In 1999, sociologist Tom Shakespeare wrote:

"The use of disability as character trait, plot device, or as atmosphere is a lazy short-cut. These representations are not accurate or fair reflections of the actual experience of disabled people. Such stereotypes reinforce negative attitudes towards disabled people, and ignorance about the nature of disability."

This is why these prejudicial images of disability remain in the entertainment industry. They provide writers with an opportunity to forego the usual efforts of developing a character’s persona and back-story as they feel that giving them a disability is enough. As Shakespeare says, it’s simply a case of laziness.
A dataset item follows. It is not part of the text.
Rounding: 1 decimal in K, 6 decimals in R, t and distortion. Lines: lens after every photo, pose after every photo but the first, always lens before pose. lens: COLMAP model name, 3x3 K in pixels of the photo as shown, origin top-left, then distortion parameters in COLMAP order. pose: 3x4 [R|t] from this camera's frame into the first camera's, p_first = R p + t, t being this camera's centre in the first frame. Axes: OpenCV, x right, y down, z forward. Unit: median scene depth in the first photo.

But, by defining characters by their disability, they deny them the opportunity to exist beyond it. So, we see the same one-dimensional characters - adhering to one or more of Paul Hunt’s 10 stereotypes - appearing over and over again.

This acts to strengthen societal prejudices, shaping audience’s views of disability and continuing a vicious cycle of representation and acceptance which desperately needs to be broken.

Confounding confinement

Now, perhaps while reading this article you have wondered why I felt the need to comment on this issue? Then again, perhaps you didn’t, but I’m going to tell you anyway.
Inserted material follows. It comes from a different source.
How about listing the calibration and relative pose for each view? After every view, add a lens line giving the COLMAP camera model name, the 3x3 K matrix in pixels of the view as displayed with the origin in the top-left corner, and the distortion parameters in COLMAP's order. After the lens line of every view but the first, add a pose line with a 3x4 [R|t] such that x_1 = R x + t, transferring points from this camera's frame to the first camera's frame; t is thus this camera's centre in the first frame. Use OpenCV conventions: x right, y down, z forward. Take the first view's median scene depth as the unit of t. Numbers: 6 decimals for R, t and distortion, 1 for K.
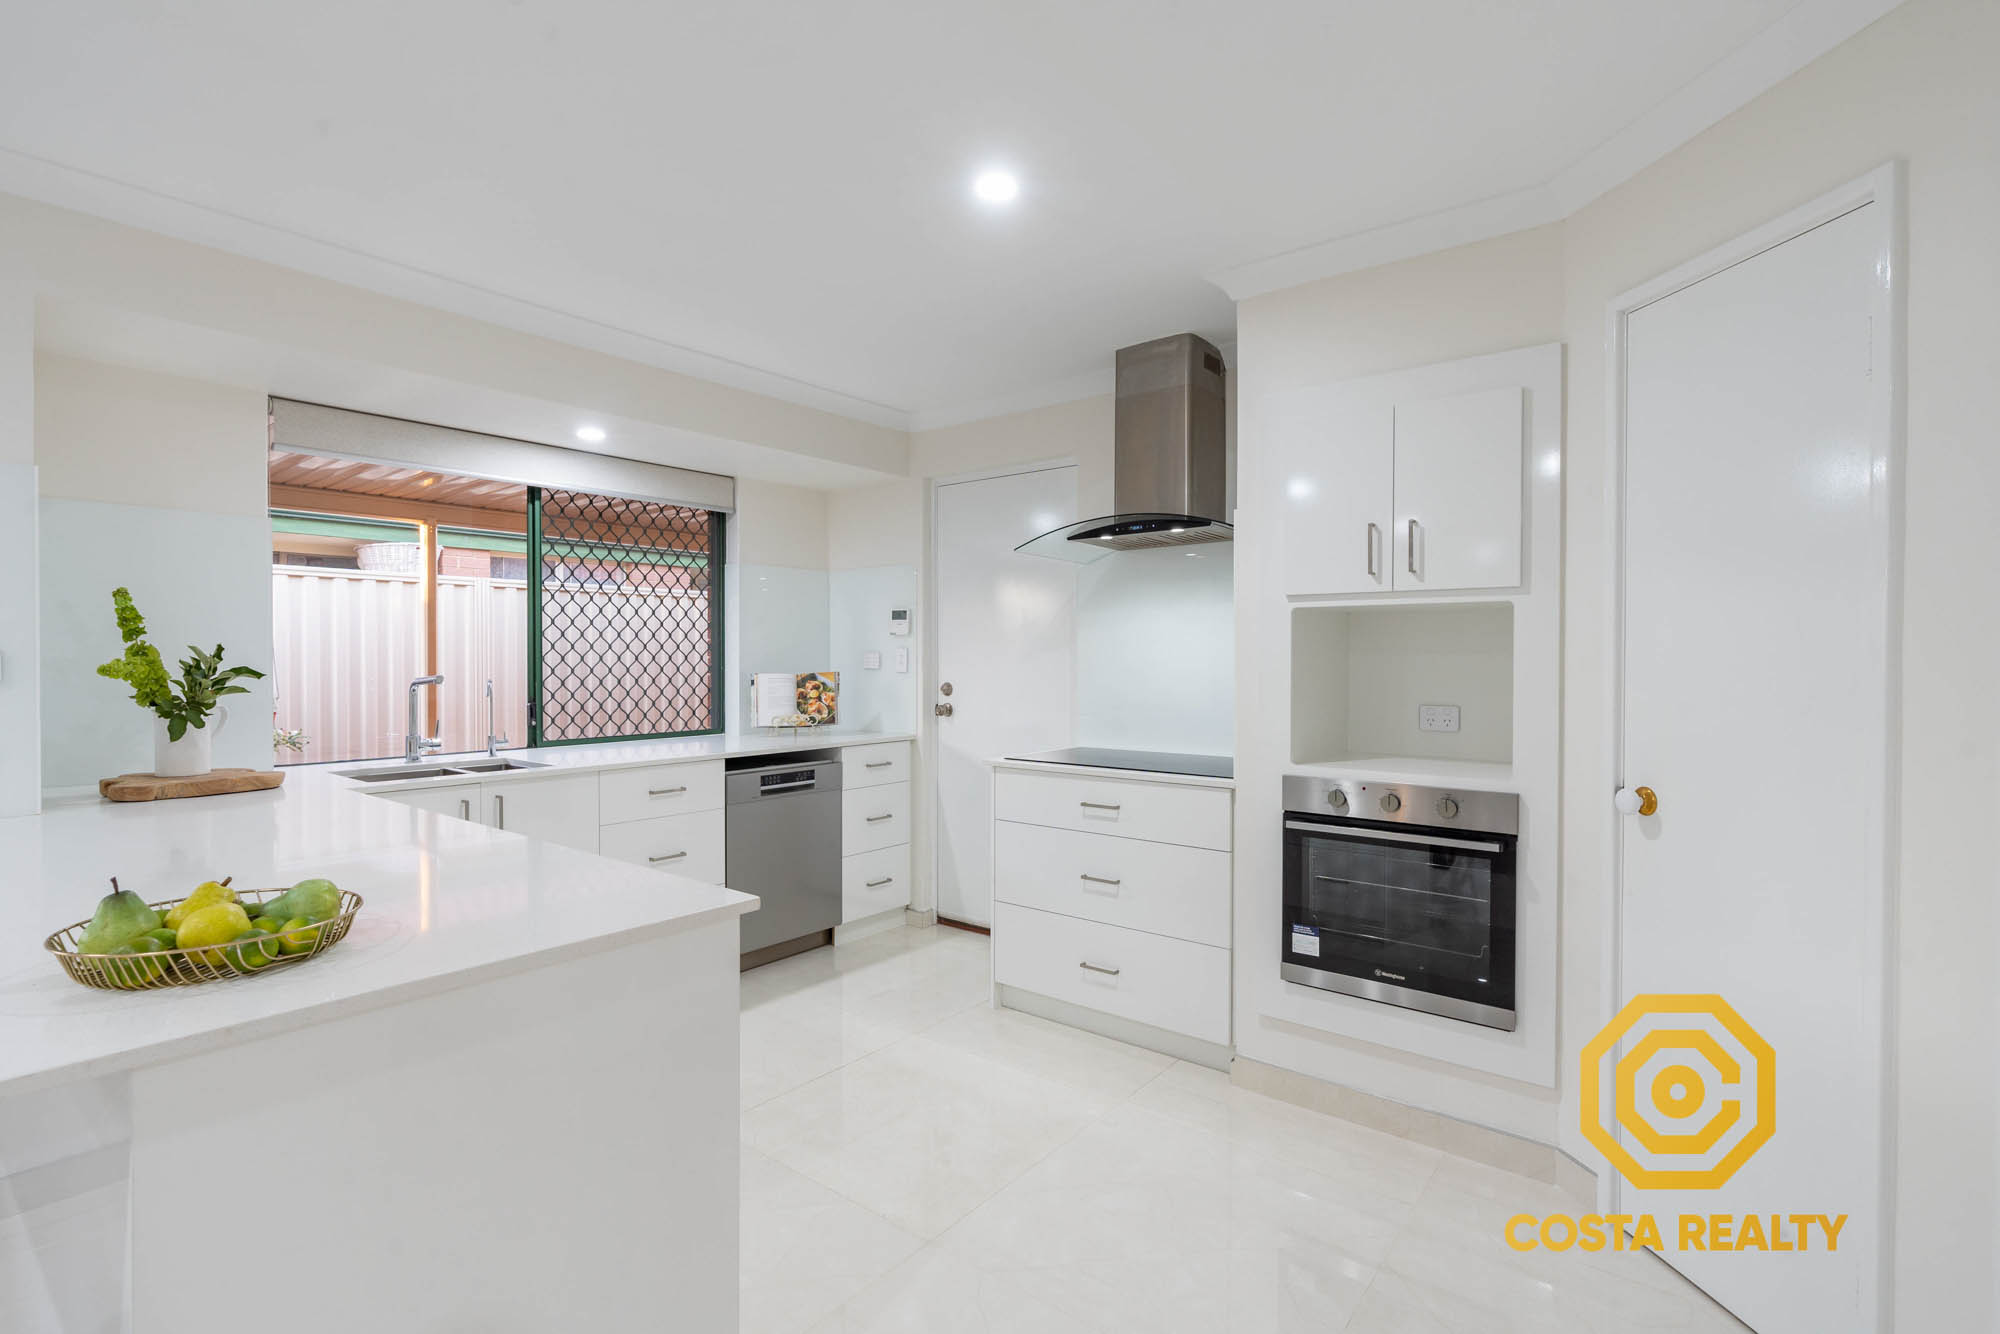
lens RADIAL K [[940.3, 0, 1000.0], [0, 940.3, 667.0], [0, 0, 1]] dist [-0.000696, -0.000079]
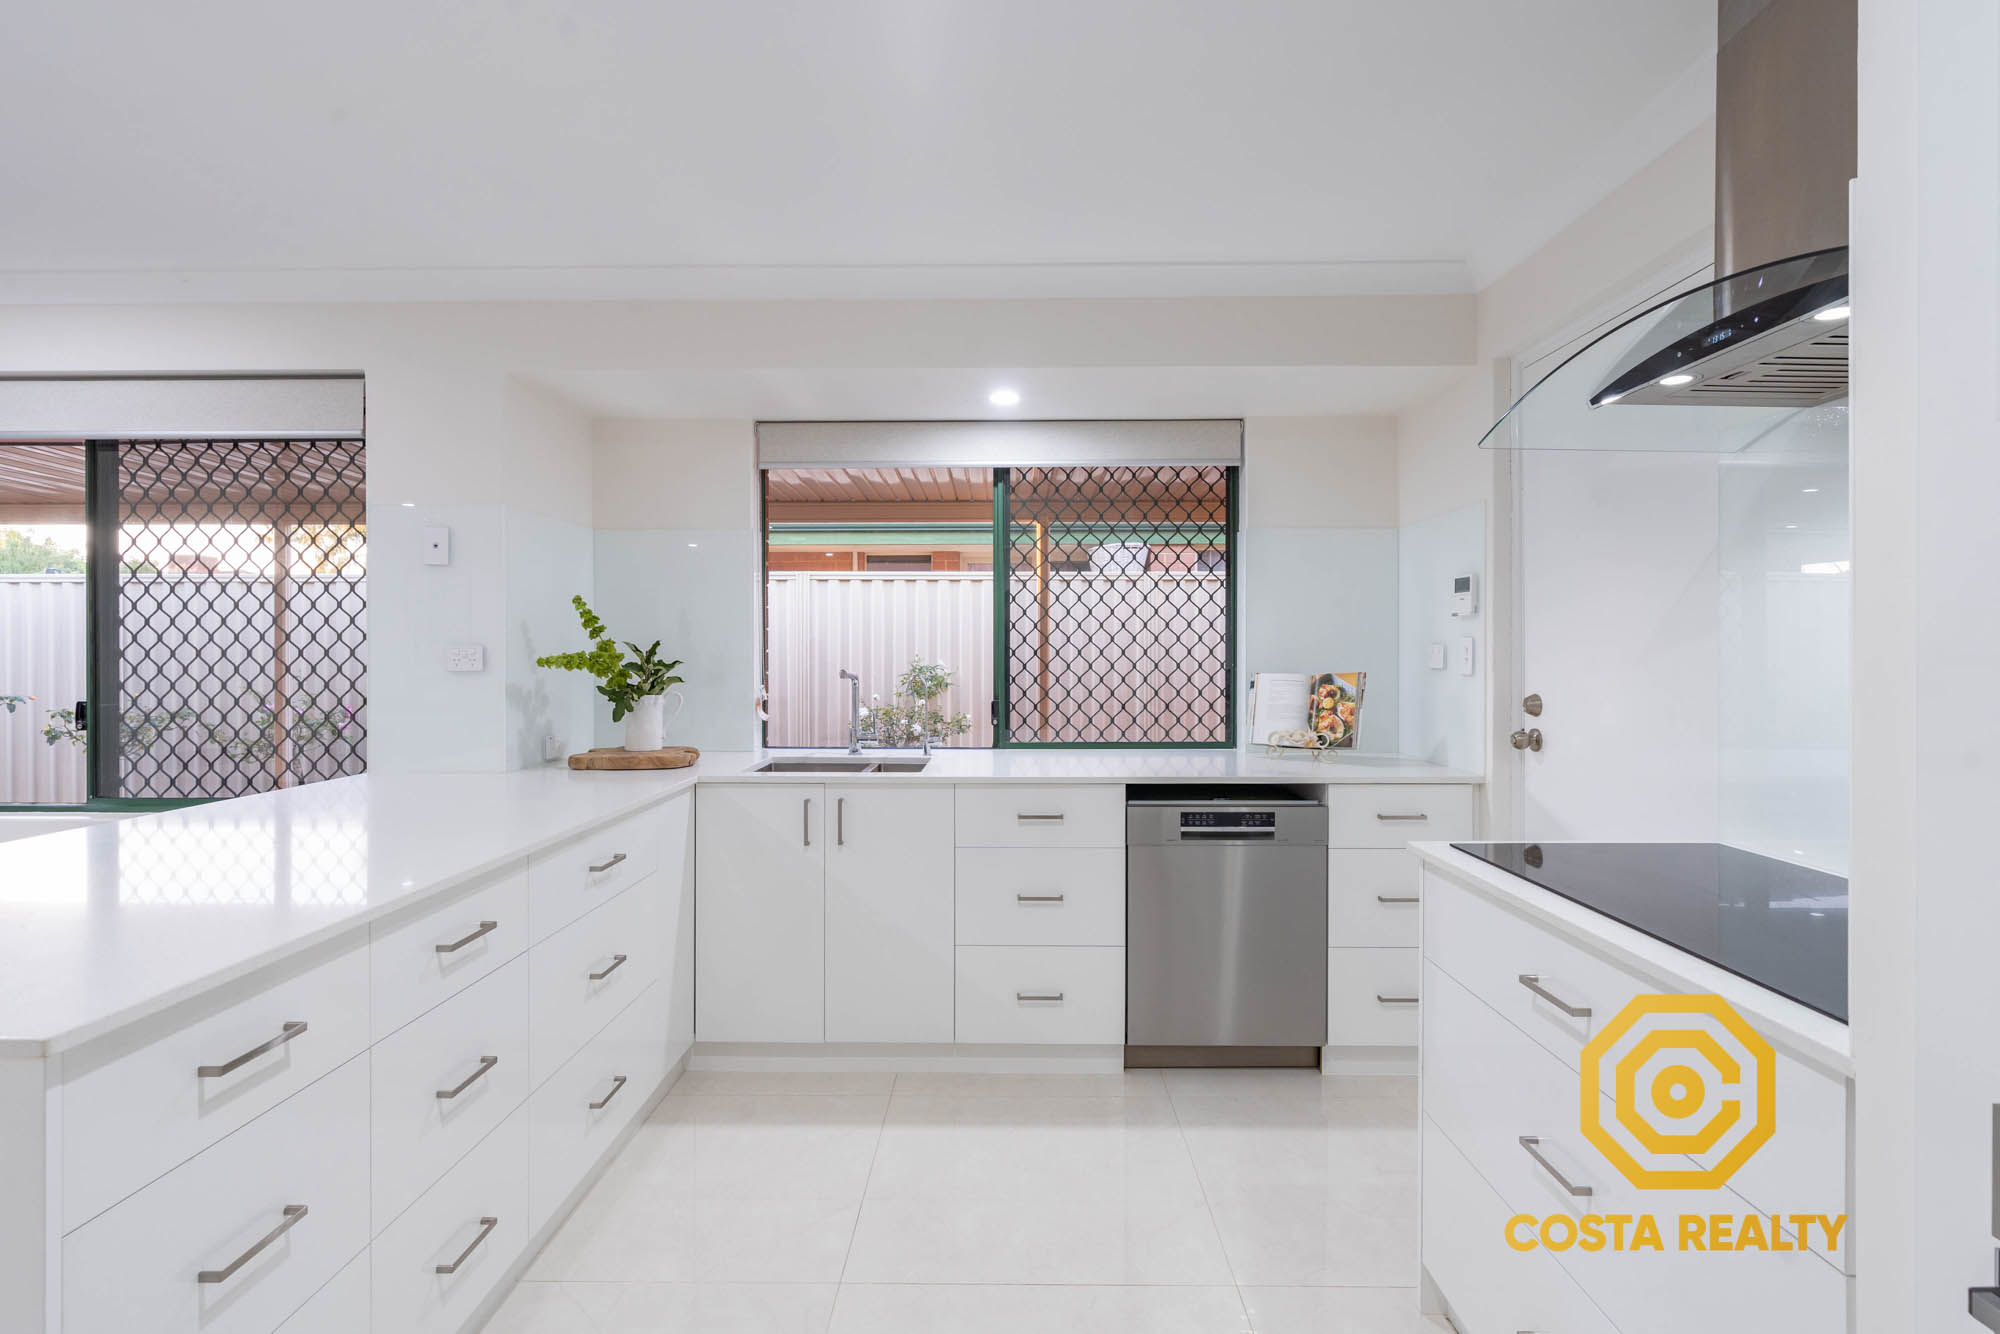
lens RADIAL K [[929.7, 0, 994.4], [0, 929.7, 656.0], [0, 0, 1]] dist [-0.001590, 0.000095]
pose [[0.608784, 0.003709, -0.793328, 0.215377], [-0.007639, 0.999970, -0.001188, -0.004356], [0.793299, 0.006784, 0.608794, 0.400511]]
The vast majority of my experience with disability comes from my sister. She has a learning disability, epilepsy and cerebral palsy. However, I challenge anyone to even attempt to ignore her or confine her character to the role of ‘atmosphere’.

Whether she’s exercising her impressively loud vocal chords in an otherwise muted shopping centre, sneakily unwrapping and demolishing chocolates from underneath the tree on Christmas eve or requesting Mamma Mia, her favourite film, for the umpteenth time, she always ensures her presence is felt.

So, in my eyes, the most painful aspect of the use of disability as a character trait is the absence of the personality and warmth with which I am so familiar.

When telling people about her disability, it’s not unusual to be met with pitying faces, noises and statements.

The thing that these people are missing is the fact that she’s most likely having the time of her life somewhere just off-screen; swimming, going to a gig, going through old photos.

So, I can’t help but blame the media’s repeated representations of disability as pitiable for this automatic reaction, an awful and patronising ‘awww, bless her’ accompanied by some unnecessary words of comfort.

I can’t expect to instigate an instant global change in the film and television industry, but I can hope to contribute to one.

Hollywood, if you can hear me, please do away with these outdated, lazy stereotypes and invest in all your characters equally.